I’m not sure if you’ve also noticed something that I’m noticing in myself.
Reading a story such as the one saying that Bradley Manning wishes to be considered a woman elicits a response from me and allows me to see where I’m at with things. I notice I feel touched by Bradley sharing that.
Or reading your comments sent in does it as well.
The gentleman from California who exists on an $800 pension and sent the Hope Chest $25 nearly had me in tears.
Well, he did have me in tears. I’m just being a “man” and not coming right out and saying it. I still weep every time I think of it.
Christina was saying that she wept upon watching the video of Dominic Giamo (1) – and I did the same.
Why am I telling you this? Because these small events can be used as gauges of how the energies are impacting us.
I’m much more “touchable” and vulnerable these days. I feel much softer.
I have plans in the months ahead to run an experiment on generosity. I can’t give the details yet, but I’m to be enabled to practice generosity and, as a student of awareness, I plan to make an in-depth study of it.
As I would with any other significant emotion I have, I plan to watch its rise and fall, what opposes or resists it, what my thoughts are that trigger action, where it leads to, what pitfalls present themselves, how I handle them, and anything else I can learn about this divine quality.
I think it must be my second favorite divine quality, next to my first favorite, courage.
That will be a major study for me. I already know it will be.
Many masters have said things like “know thyself” or “the proper study of mankind [humanity] is man [humans].” I personally get the greatest delight out of making of myself an object of study. The path of self-awareness is my spiritual discipline.
I don’t mean for egotistical or narcissistic reasons, although my own egotism or narcissism would become one more thing to study. I mean everything about me – the good, the bad and the ugly.
I watch myself behave – and misbehave – think, feel, and remember, every moment of the day. For some reason, doing that raises love in me.
It’s the opposite of watching another and judging. Nothing kills love faster or more completely than judging.
The path of awareness has always been a major source of satisfaction for me. Many others watch movies or go on picnics or take drives in the country. I walk myself down a city street or sit on a bus and just observe myself and my own doings. I watch the rise and fall of my breath. I watch the ebb and flow of emotions. I watch the thoughts as they whiz by.
When I talk with others, we share our noticings. We compare notes. The very best conversations are those in which we learn new things about ourselves.
Long ago I used to wonder why people talked about themselves. Now I know.
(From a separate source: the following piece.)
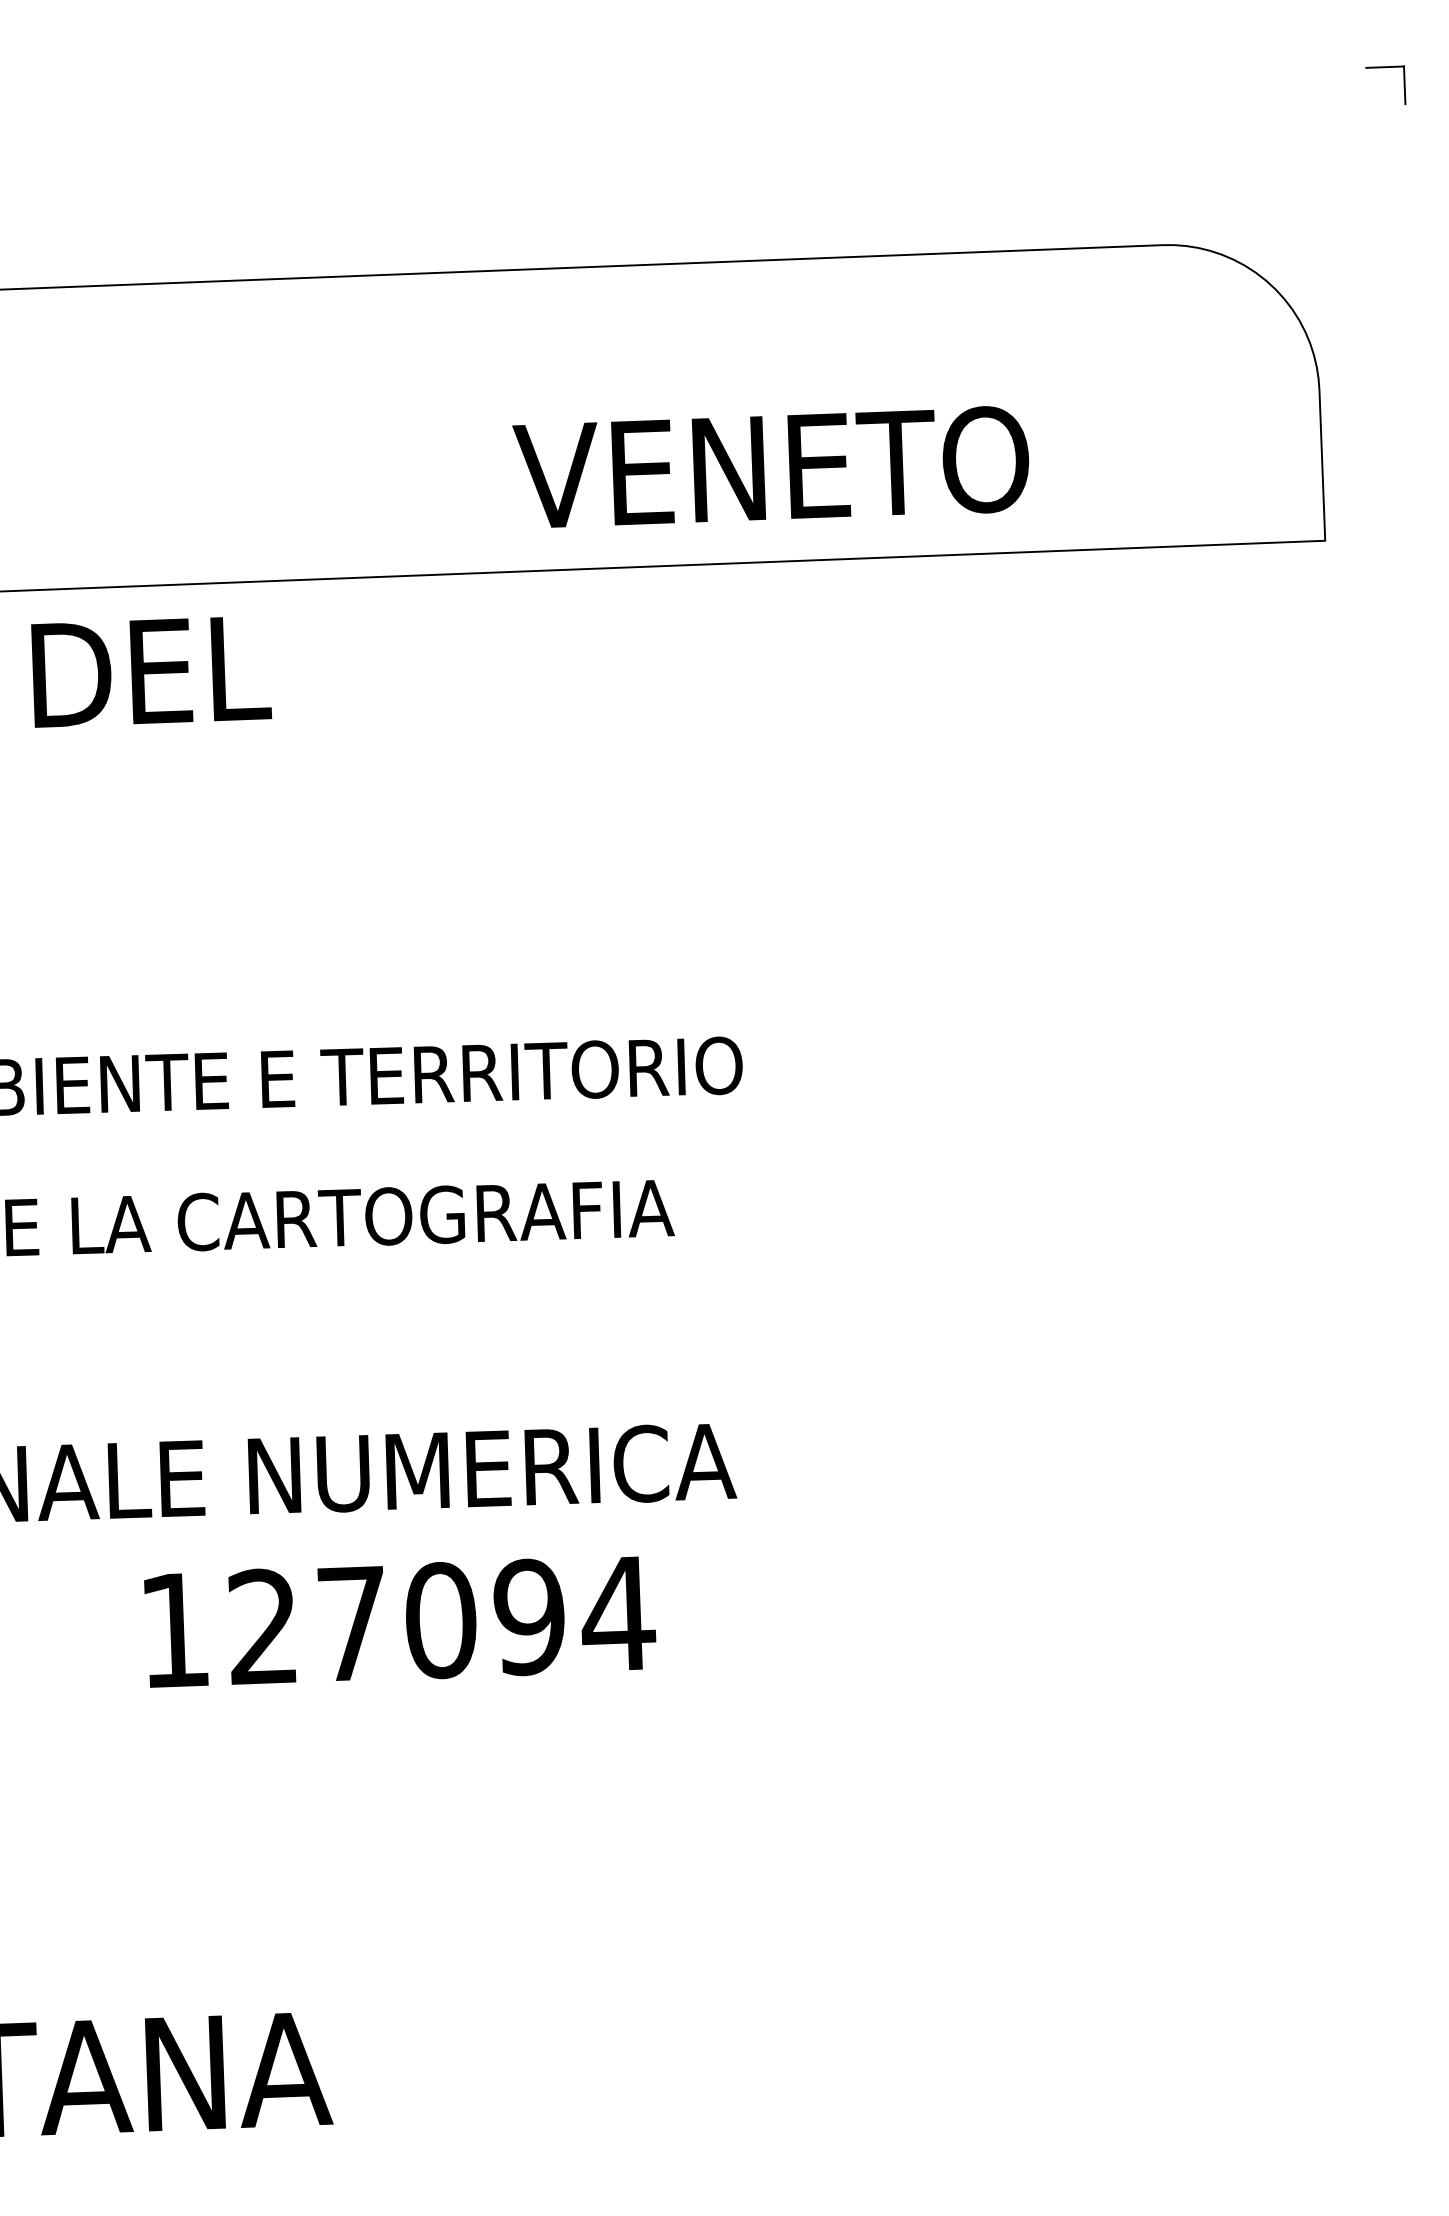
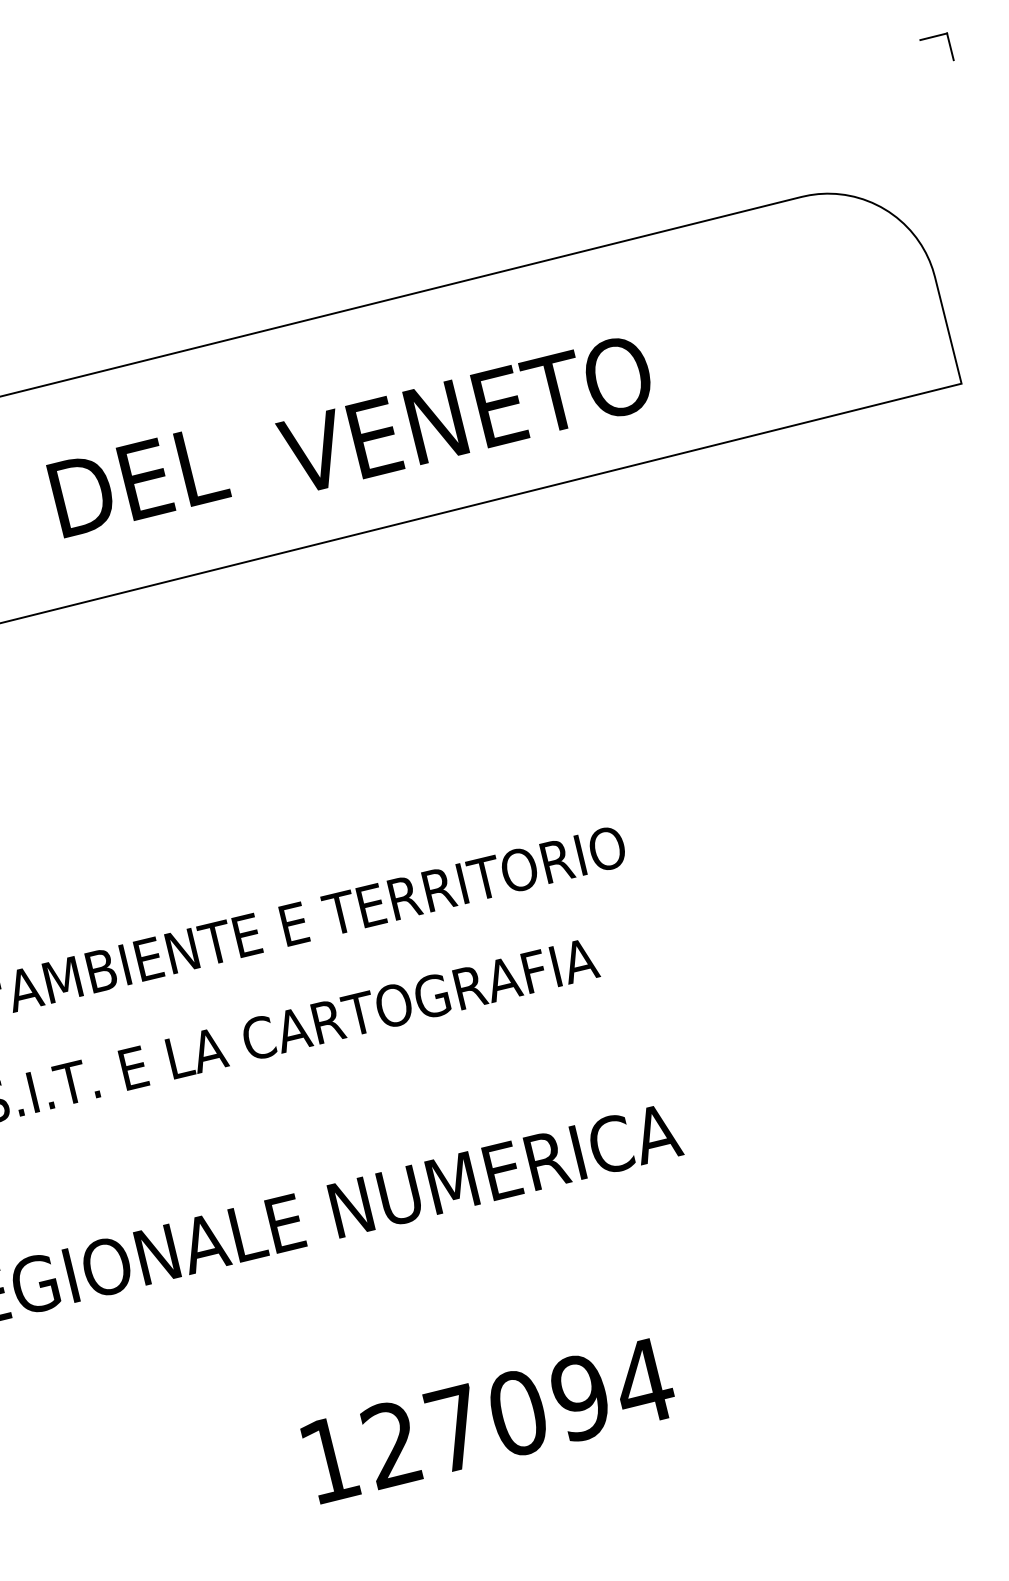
text: (770, 466) -> (465, 414), moved
text: (151, 672) -> (139, 481), moved
text: (400, 1621) -> (489, 1419), moved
We are what we need to know about.
I’m seldom given to commenting on another, unless I feel genuinely inconvenienced by the other’s behavior or words. What I’m most interested in, and I think I always will be, is who am I in the matter?
I watch the impact on me of telling the truth, sharing a withhold, making a promise, making a declaration, or taking a stand.
Plotinus used to call this “polishing the statue” and it’s a major path to enlightenment. (2)
Our task in life is to know who we are. There’s nothing else that’s asked of us than to solve that Sphinx’s riddle.
Look at almost any channeled message and you’ll see that the bottom line is what they may call education, learning, or experiencing and that which we educate ourselves on, learn about or experience is … well, ourselves.
Who are we? That vital question always remains to be answered. And when we find the answer, we also find enlightenment. And when we find the ultimate answer, we reach the end of the road home to God.
Which is who we are. Which always remains where we came from and where we’re headed.
Footnotes
(1)
(2) “What is this vision like? How is it attained? How will one see this immense beauty that dwells, as it were, in inner sanctuaries and comes not forward to be seen by the profane?
“Let him who can arise, withdraw into himself, forego all that is known by the eyes, turn aside forever from the bodily beauty that was once his joy. He must not hanker after the graceful shapes that appear in bodies, but know them for copies, for traceries, for shadows, and hasten away towards that which they bespeak. … Withdraw into yourself and look. …
“Do as does the sculptor of a statue that is to be beautified: he cuts away here, he smooths it there, he makes this line lighter, this other one purer, until he disengages beautiful lineaments in the marble. Do you this, too.
“Cut away all that is excessive. straighten all that is crooked, bring light to all that is overcast, labor to make all one radiance of beauty. Never cease ‘working at the statue’ until there shines out upon you from it the divine sheen of virtue….
“Have you become like this? Do you see yourself, abiding within yourself, in pure solitude? Does nothing now remain to shatter that interior unity, nor anything cling to your authentic self? Are you entirely that sole true light which is not contained by space, not confined to any circumscribed form, not diffused as something without term, but ever immeasurable as something greater than all measure and something more than all quantity? Do you see yourself in this state?
“Then you have become vision itself. Be of good heart. Remaining here you have ascended aloft. You need a guide no longer. Strain and see.” (Plotinus in Elmer O’Brien, ed., The Essential Plotinus. Representative Treatises from the Enneads. Toronto: New American Library, 1964, 40-3.)